4. For the petitioner it is argued that as 'other conditions being equal' in the proviso to Section 47 (1) have reference to clauses (a) to (f) under Sub-section (1) of Section 47, it is only when the Tribunal applied those clauses and found an equality of circumstances between the petitioner and the first respondent, could it legitimately invoke and apply the proviso in favour of the first respondent. I will assume that this approach as a proposition is sound, though I must confess that the observations in the course of the judgment in W A No. 1 of 1958 (Mad) do not at first sight appear to be entirely in support of it. It does not perhaps appear that the point, in the precise form in which it is raised, was put forward before the Tribunal. Even otherwise, it does not appear to have been contended that the circumstances under clauses (a) to (f) of Section 47 (1) in respect of the first respondent on the one hand and the petitioner on the other were in any sense unequal, If the facts relevant to the contention had been proved and placed before the Tribunal it should certainly have referred to them. In such circumstances it cannot be said that the Tribunal committed an error apparent on the face of it order or the record. Further,. I am inclined to think that, though the words 'other conditions being equal'' in the proviso undoubtedly have reference to clauses(a) to (f) of Section 47 (1), the mark system under the G. Os. in a measure is related to them and the observations made in W A No. 52 of 1958 (Mad) where in connection with the particular facts and the application of the old Government Order the scheme of which, as I said, was different. The marking system under the Government Order itself gave preference only to a Co-operative Society, and that distinguishes, in my opinion, the observations made in that case. The Tribunal was not, therefore, in error on this aspect either.

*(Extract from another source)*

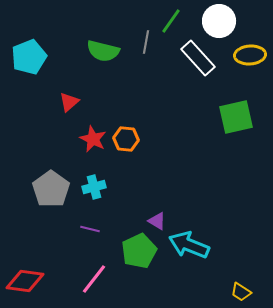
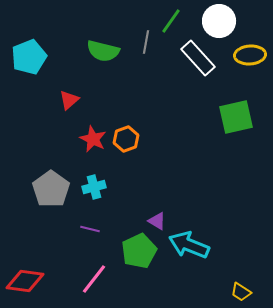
red triangle: moved 2 px up
orange hexagon: rotated 25 degrees counterclockwise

5. I have already set out the two circumstances which weighed with the Tribunal in making a preference in favour of the first respondent. Without being, content with them, the Tribunal thought fit to give additional reasons which have been under attack by the learned Advocate General for the petitioner. But as I take the view that the Tribunal's order could. rest without those reasons, I do not think it necessary; to deal with them.
6. The petition is dismissed. No costs.